Dans un entretien accordé à Centrifuge Hebdo le 19 novembre 2024, Dr Ali Ahmed Yahaya, chef d'équipe RAM OMS Afro, revient sur des questions importantes liées à la santé publique. Entretien sollicité dans le cadre de la célébration de la semaine mondiale de sensibilisation à la résistance aux antimicrobiens. Un événement qui a réuni les pays africains à Yaoundé au Cameroun du 14 au 23 novembre dans le cadre d'une commémoration continentale.
Centrifuge Hebdo : Dr Ali Ahmed Yahaya, vous êtes chef d'équipe résistance aux antimicrobiens (RAM ), OMS AFRO. Pouvez-vous nous expliquer pourquoi toute une semaine pour commémorer la résistance aux antimicrobiens ?

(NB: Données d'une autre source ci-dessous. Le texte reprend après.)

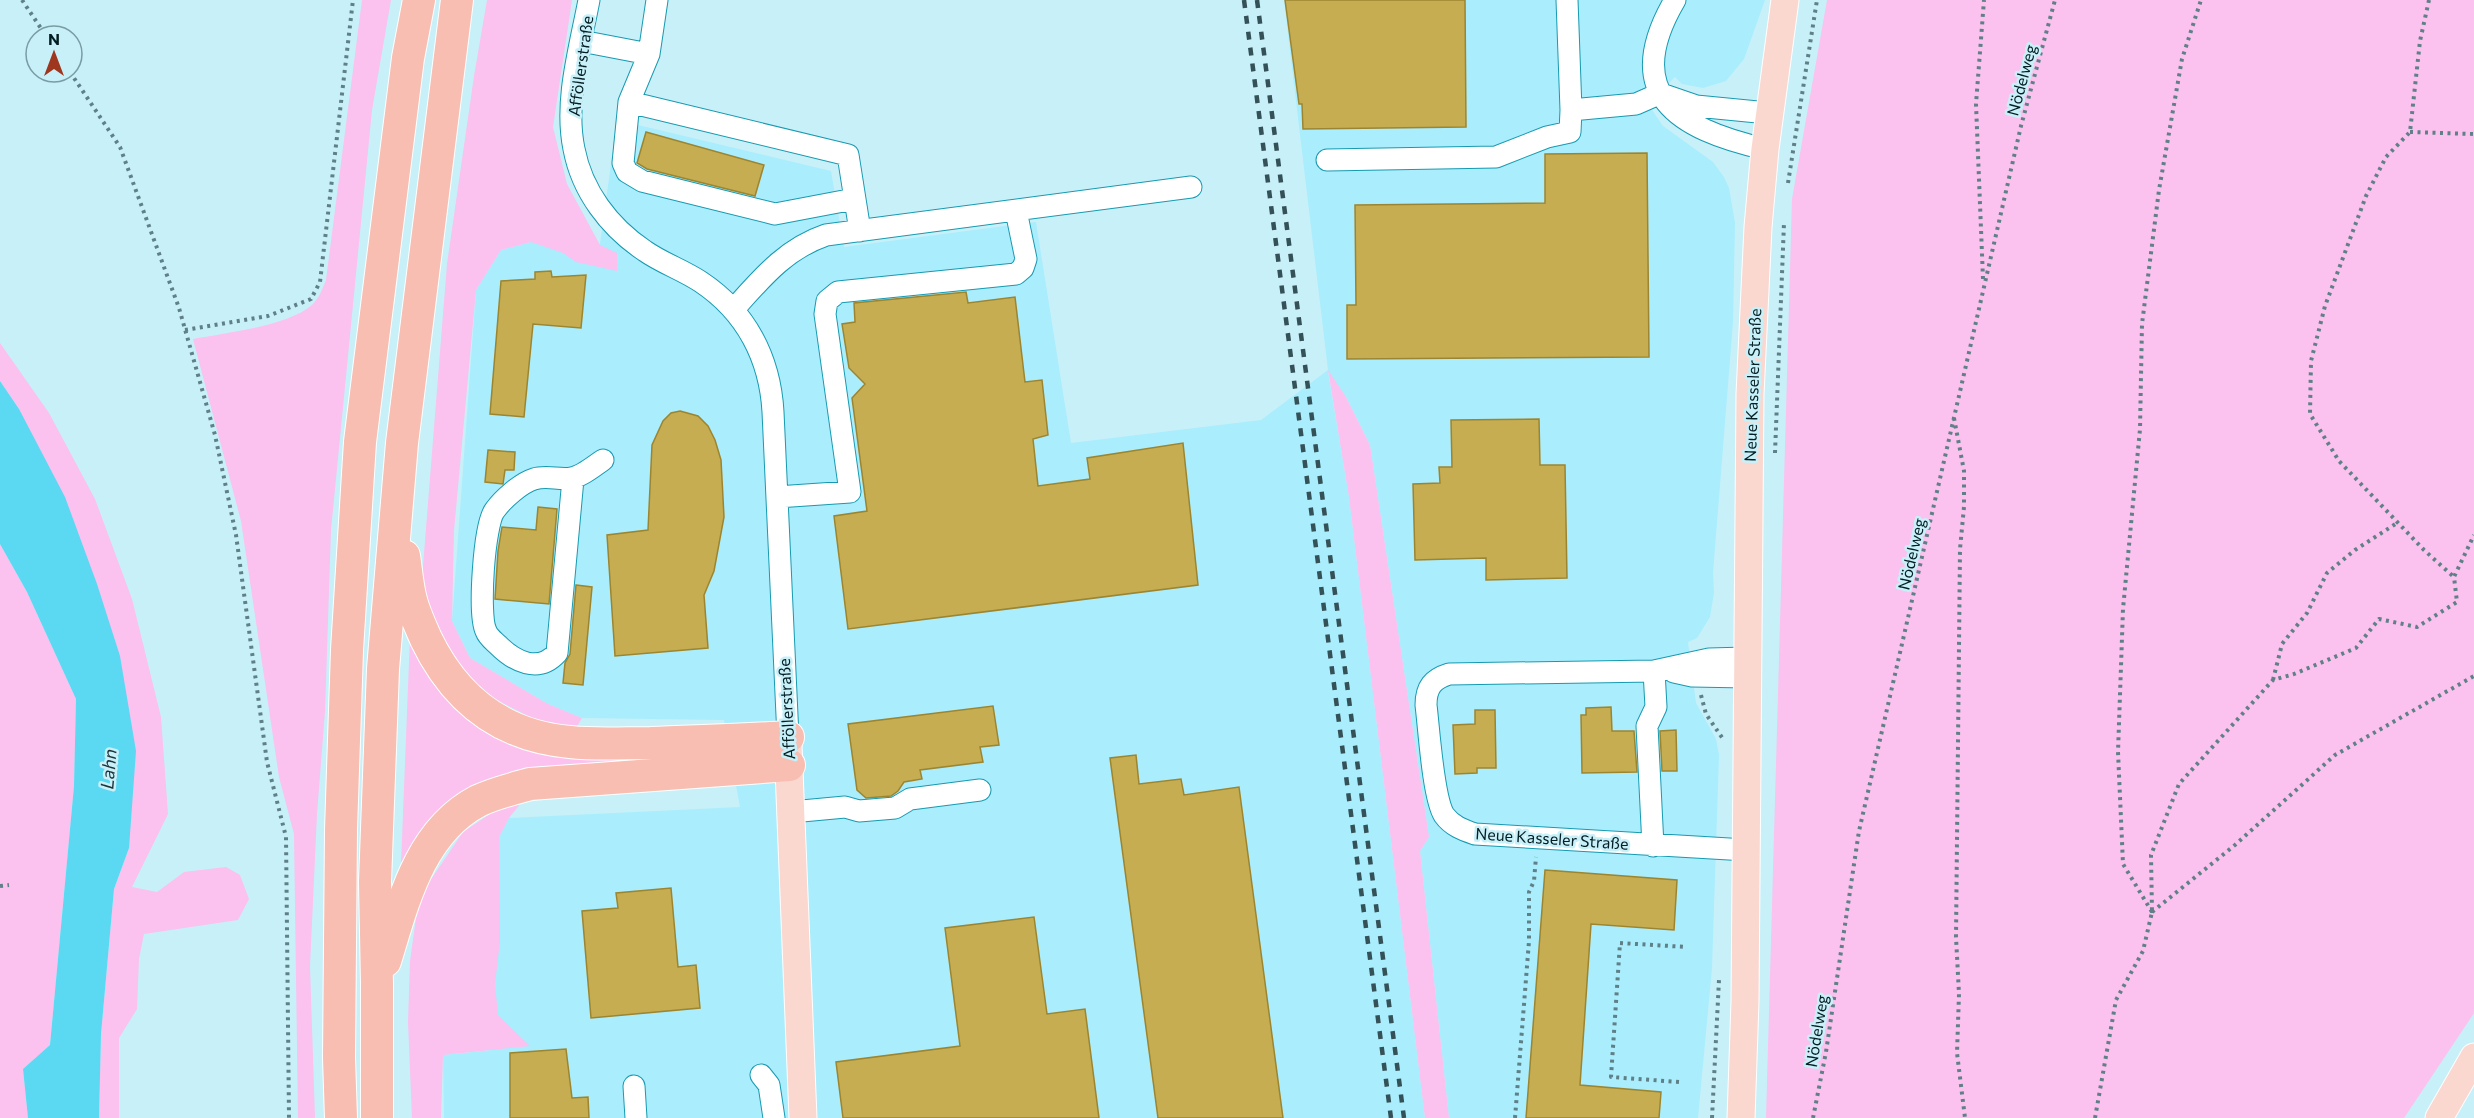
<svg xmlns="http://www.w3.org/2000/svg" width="2474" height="1118" viewBox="0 0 2474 1118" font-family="Commissioner,sans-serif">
	<rect width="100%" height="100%" fill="#c8f0f9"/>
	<path fill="#aaedfd" d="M 1284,0 L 1765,0 L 1744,59 L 1726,81 L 1703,88 L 1682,84 L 1675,77 L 1648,104 L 1663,126 L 1713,162 L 1724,177 L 1729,188 L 1735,223 L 1733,322 L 1713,573 L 1714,593 L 1710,617 L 1697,638 L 1688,642 L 1696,703 L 1716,739 L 1719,755 L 1712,968 L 1698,1118 L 1449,1118 L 1420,851 L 1429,837 L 1370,445 L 1346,397 L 1328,372 L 1349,497 L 1425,1118 L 444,1118 L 443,1055 L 492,1050 L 499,837 L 509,818 L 740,807 L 724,720 L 582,718 L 548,704 L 470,658 L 452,621 L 476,290 L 501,250 L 531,242 L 600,244 L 617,120 L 831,171 L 844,247 L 1036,222 L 1071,443 L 1261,420 L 1328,370 Z"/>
	<path fill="#fbc1ef" d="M 362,0 L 391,0 L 372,110 L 331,530 L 325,711 L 317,814 L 310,966 L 315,1118 L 298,1118 L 294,834 L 279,777 L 241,521 L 193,339 C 225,333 288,326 312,305 C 319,298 322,290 326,280 Z
		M 487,0 L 572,0 L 553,127 L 567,184 L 600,245 L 617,253 L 617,271 L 576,262 L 563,253 L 531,242 L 501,250 L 476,290 L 454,531 L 452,621 L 470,658 L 548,704 L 582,718 L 575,730 L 540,722 L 485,694 L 451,663 L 421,591 L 447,264 L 474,76 Z
		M 1827,0 L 2474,0 L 2474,1013 L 2404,1118 L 1766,1118 L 1792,199 Z
		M 0,343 L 49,413 L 95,499 L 132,599 L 161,717 L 168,814 L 132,887 L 157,892 L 184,872 L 226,867 L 240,875 L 249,899 L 238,920 L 144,934 L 139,959 L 137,1009 L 119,1038 L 119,1118 L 99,1118 L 101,1034 L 114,889 L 129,848 L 19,409 L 0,381 Z
		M 1328,370 L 1346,397 L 1370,445 L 1429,837 L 1420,851 L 1449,1118 L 1425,1118 L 1349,497 Z
		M 0,544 L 27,592 L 76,699 L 74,786 L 50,1045 L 23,1069 L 28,1118 L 0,1118 Z
		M 410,637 L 467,712 L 755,751 L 530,770 L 406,865 L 401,864 Z
		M 508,802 L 521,803 L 509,818 L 499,837 L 500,941 L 495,984 L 498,1015 L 530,1046 L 443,1055 L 441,1118 L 412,1118 L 408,1022 L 410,961 L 419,897 L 463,832 Z"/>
	<path fill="#5bd8f2" d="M 0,381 L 19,409 L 65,497 L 97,584 L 120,656 L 136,751 L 129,848 L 114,889 L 101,1034 L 99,1118 L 28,1118 L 23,1069 L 50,1045 L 74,786 L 76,699 L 27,592 L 0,544 Z"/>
	<path fill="#c7ad51" stroke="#9c8530" stroke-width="1.5" d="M 1285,0 L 1465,0 L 1466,127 L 1303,129 L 1302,104 L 1299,104 Z
		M 646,132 L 764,165 L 755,196 L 647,169 L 637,163 Z
		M 1647,153 L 1649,357 L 1347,359 L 1347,305 L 1356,305 L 1355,205 L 1545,203 L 1545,154 Z
		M 551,271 L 552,277 L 586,275 L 581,328 L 533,324 L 524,417 L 490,414 L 501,281 L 535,279 L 535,272 Z
		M 966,292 L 968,303 L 1015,297 L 1025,382 L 1042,380 L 1048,435 L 1033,439 L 1038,486 L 1090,479 L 1087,458 L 1183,443 L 1198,585 L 848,629 L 834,516 L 867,511 L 852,398 L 865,384 L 849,368 L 842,324 L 855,322 L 854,303 Z
		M 680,411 L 698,416 L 708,426 L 715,440 L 721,460 L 724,517 L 714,571 L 704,595 L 708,648 L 615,656 L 607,535 L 648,530 L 652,445 L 663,421 L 671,413 Z
		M 1539,419 L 1540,465 L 1565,465 L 1567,578 L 1486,580 L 1486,558 L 1415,560 L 1413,484 L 1440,483 L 1439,467 L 1452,467 L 1451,420 Z
		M 488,450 L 515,452 L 514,470 L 505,470 L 503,484 L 485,482 Z
		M 538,507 L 557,509 L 549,604 L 495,599 L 498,551 L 502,527 L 536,530 Z
		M 576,585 L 592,587 L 583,685 L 563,683 L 565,663 L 570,654 Z
		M 993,706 L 999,745 L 980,747 L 983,762 L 920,770 L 922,779 L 904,782 L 898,791 L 891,796 L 866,798 L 857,790 L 848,724 Z
		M 1611,707 L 1612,731 L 1634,731 L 1637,772 L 1582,773 L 1581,715 L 1586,715 L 1586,708 Z
		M 1475,710 L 1495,710 L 1496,768 L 1477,768 L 1477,773 L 1455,774 L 1453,725 L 1475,724 Z
		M 1676,730 L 1677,771 L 1662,771 L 1660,731 Z
		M 1136,755 L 1139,784 L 1181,779 L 1184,795 L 1239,787 L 1283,1118 L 1158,1118 L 1110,758 Z
		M 1545,870 L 1677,880 L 1674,930 L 1591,924 L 1580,1085 L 1661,1092 L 1659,1118 L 1526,1118 Z
		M 671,888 L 678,967 L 696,965 L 700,1008 L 591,1018 L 582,911 L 618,908 L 616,893 Z
		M 1034,917 L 1047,1014 L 1085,1009 L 1099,1118 L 843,1118 L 836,1062 L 960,1046 L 945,928 Z
		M 566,1049 L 572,1098 L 588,1097 L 589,1118 L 510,1118 L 510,1053 Z"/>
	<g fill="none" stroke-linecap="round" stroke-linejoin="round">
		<defs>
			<path id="minor" d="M 589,0 C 580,48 564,101 574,149 C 582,191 609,227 645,251 C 662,263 683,270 701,282 C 746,312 770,358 773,412 L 788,737
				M 1675,0 C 1620,94 1677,129 1765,149
				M 581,41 L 649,54 L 629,102 L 848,155 L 860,231
				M 649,54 L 657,0
				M 1664,95 L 1696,106 L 1768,113
				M 629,102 L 623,163 L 627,172 L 642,181 L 775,214 L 854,199
				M 1571,110 L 1636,104 L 1661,93
				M 1327,160 L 1496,157 L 1547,137 L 1570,132 L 1571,110 L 1567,0
				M 733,310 C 761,279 785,249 826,235 L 1191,187
				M 573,479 L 557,653 C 538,674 514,661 498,645 C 494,641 488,637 486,631 C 478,615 484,523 495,510 C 503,499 521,483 534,479 C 546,475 559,480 571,478 C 581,477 594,466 603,460
				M 777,497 L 850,492 L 825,314 L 827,301 L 838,292 L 1016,274 L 1023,268 L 1026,259 L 1016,211
				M 1674,672 L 1692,676 L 1746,677
				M 791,812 L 845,807 L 859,811 L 895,808 L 910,799 L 980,790
				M 1653,846 L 1647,726 L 1656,707 L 1654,671
				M 1746,850 L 1475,834 C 1463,830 1452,826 1444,815 C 1433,797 1429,729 1426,705 C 1426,687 1433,679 1449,674 L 1654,671 L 1709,659 L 1746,658
				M 761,1075 L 769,1085 L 774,1118
				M 634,1086 L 636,1118"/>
			<path id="major" d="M 788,745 L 803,1118
				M 1741,1118 L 1745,1001 L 1750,394 L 1758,227 L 1765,149 L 1785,0
				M 2439,1118 L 2474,1057"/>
			<path id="highway" d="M 404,556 C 406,569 407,583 410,596 C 413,611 420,625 426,639 C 455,699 501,736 570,742 C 597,745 624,743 651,743 C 697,741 742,740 788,737
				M 385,961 C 403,903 419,832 478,801 C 495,793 512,789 530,784 L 789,765
				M 341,1118 L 339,1058 L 341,830 L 347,650 L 360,442 L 408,58 L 419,0
				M 377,1118 L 377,985 L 375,882 L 383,669 L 402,443 L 457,0"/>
		</defs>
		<use href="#minor" stroke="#179ab1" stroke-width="23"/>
		<use href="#major" stroke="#fff" stroke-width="29"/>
		<use href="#highway" stroke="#fff" stroke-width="34"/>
		<path stroke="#608087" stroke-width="4" stroke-dasharray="3 4.5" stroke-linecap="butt" d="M 22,0 L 46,36
			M 2429,0 L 2420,41 L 2410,132 L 2386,157 L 2366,196 L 2325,306 L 2311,361 L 2310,414 L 2339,461 L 2424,550 L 2454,577
			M 70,72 L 120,147 L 179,308 L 215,435 L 236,535 L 267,762 L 286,837 L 289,1118
			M 2410,132 L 2474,134
			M 1788,183 L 1817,0
			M 1983,279 L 1976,104 L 1984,0
			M 185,330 L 268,316 L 311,299 L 320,282 L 353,0
			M 1954,418 L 1964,471 L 1964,507 L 1960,549 L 1956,937 L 1959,994 L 1957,1053 L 1965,1118
			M 1775,453 L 1784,223
			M 2273,680 L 2282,644 L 2307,613 L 2327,573 L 2355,550 L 2397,523
			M 1701,695 L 1706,714 L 1723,739
			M 0,886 L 9,885
			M 2152,912 L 2123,864 L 2118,752 L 2123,609 L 2140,429 L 2142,324 L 2159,190 L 2182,59 L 2201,0
			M 2152,912 L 2235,845 L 2335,755 L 2474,676
			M 1679,1082 L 1611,1077 L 1620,943 L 1687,947
			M 1515,1118 L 1529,941 L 1529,892 L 1534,881 L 1536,857
			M 1712,1118 L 1719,980
			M 1813,1118 L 1826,1052 L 1859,831 L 2021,126 L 2055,0
			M 2095,1118 L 2116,1000 L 2143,951 L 2152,912 L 2151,855 L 2179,784 L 2273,680 L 2294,674 L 2356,648 L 2379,619 L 2417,627 L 2457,602 L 2454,577 L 2474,535"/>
		<use href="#minor" stroke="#fff" stroke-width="21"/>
		<use href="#major" stroke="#fad8d0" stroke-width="27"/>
		<use href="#highway" stroke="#f7beb1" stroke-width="32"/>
		<path stroke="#345157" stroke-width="4.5" stroke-dasharray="8 8" stroke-linecap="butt" d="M 1244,0 L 1391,1118
			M 1257,0 L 1404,1118"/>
	</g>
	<g text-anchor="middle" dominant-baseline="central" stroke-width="5" stroke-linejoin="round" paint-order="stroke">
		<g font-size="16" fill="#051e23" stroke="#c8f0f9">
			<text transform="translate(580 66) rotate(-82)">Afföllerstraße</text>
			<text transform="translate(2021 80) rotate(-75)">Nödelweg</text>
			<text transform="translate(1752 385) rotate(-88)">Neue Kasseler Straße</text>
			<text transform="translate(1911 554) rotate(-77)">Nödelweg</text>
			<text transform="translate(786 709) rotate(-93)">Afföllerstraße</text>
			<text transform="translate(1552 838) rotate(4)">Neue Kasseler Straße</text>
			<text transform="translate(1816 1031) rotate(-81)">Nödelweg</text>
		</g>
		<g font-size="18" font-style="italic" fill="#1d3338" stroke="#c8f0f9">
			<text transform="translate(108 769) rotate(-85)">Lahn</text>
		</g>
	</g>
	<g transform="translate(54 54)"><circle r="28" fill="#c8f0f9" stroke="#7a9ca3" stroke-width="1.5"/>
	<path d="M0-4.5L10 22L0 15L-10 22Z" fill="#9f361e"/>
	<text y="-9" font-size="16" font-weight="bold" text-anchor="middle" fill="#051e23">N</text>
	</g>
</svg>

Dr Ali Ahmed Yahaya : Nous sommes ici à Yaoundé pour une commémoration de sept jours. On a plusieurs activités pour essayer d'éduquer, de promouvoir et d'agir dans le cadre de la prévention et de la lutte contre la résistance aux antimicrobiens. La RAM représente un problème majeur en santé publique. Elle est donc responsable d'une morbidité et d'une mortalité élevée au niveau mondial et surtout en Afrique. Malheureusement ce problème engendre aussi des difficultés et des défis socioéconomiques. C'est ainsi que nous jugeons utile de commémorer en une semaine, afin de sensibiliser toutes les catégories de la population, entre autres : les communautés, les médias, les étudiants, les professionnels de la santé et les décideurs politiques, pour qu'ensemble nous puissions agir pour lutter contre la RAM.
Existe-t-il quelques statistiques qui décrivent un peu l'ampleur de la situation ?
Il est vrai que la RAM représente un problème de santé publique parce qu'au niveau mondial, nous avons plus de 5 millions de décès qui sont associés à la RAM et nous avons plus d’un millions de décès qui sont directement liés à RAM. Ce qui montre que nous avons des chiffres élevés non seulement liés à la morbidité, mais également aux décès dus à la RAM. Par exemple dans notre continent, on assiste à des automédications. Cela s'avère un acte très dangereux parce que ça peut entraîner l'accélération de la RAM.
Que peuvent faire les communautés pour participer à la lutte contre la RAM ?
Tout d'abord, permettez-moi de mentionner que normalement, lorsqu'une personne a une infection, on utilise les antimicrobiens, les antibiotiques pour traiter ladite infection. Cependant, si on se retrouve dans une situation où il y a une mauvaise utilisation ou une utilisation excessive, cela engendre une résistance aux antimicrobiens, ce qui fait qu’ils deviennent inefficaces pour traiter les infections. Les communautés deviennent un acteur important parce que s'ils comprennent qu'avant de prendre les antimicribiens, il faut une prescription par un personnel médical qualifié, ils vont donc jouer un rôle capital pour prévenir la RAM. Dans notre continent, on assiste à des automédications et cela s'avère un acte très dangereux parce que ça peut accélérer la RAM.
Nous venons d'assister à un débat entre étudiants. Y-a-t-il un avantage à les impliquer ?
C’est un débat avec quatre pays : le Sénégal, la Cameroun, la Zambie et le Zimbabwe. Les étudiants viennent de plusieurs secteurs, entre autres les secteurs liés à la santé humaine, animale et environnementale. Il s’agit d’un partage d’expériences sur la RAM. Ce genre de débat leur permet aussi de s'imprégner de toutes les mesures pour prévenir et pour lutter contre la RAM. Ils représentent l'avenir de notre continent. Au sortir de ce débat, ils vont jouer un rôle capital dans la sensibilisation des communautés, de leurs familles proches et même des collègues, dans leurs exercices professionnels. Leur apport va nous permettre de mieux lutter contre la résistance aux antimicrobiens dans le cadre de l'approche "une seule santé ", couvrant la santé humaine, la santé animale et environnementale.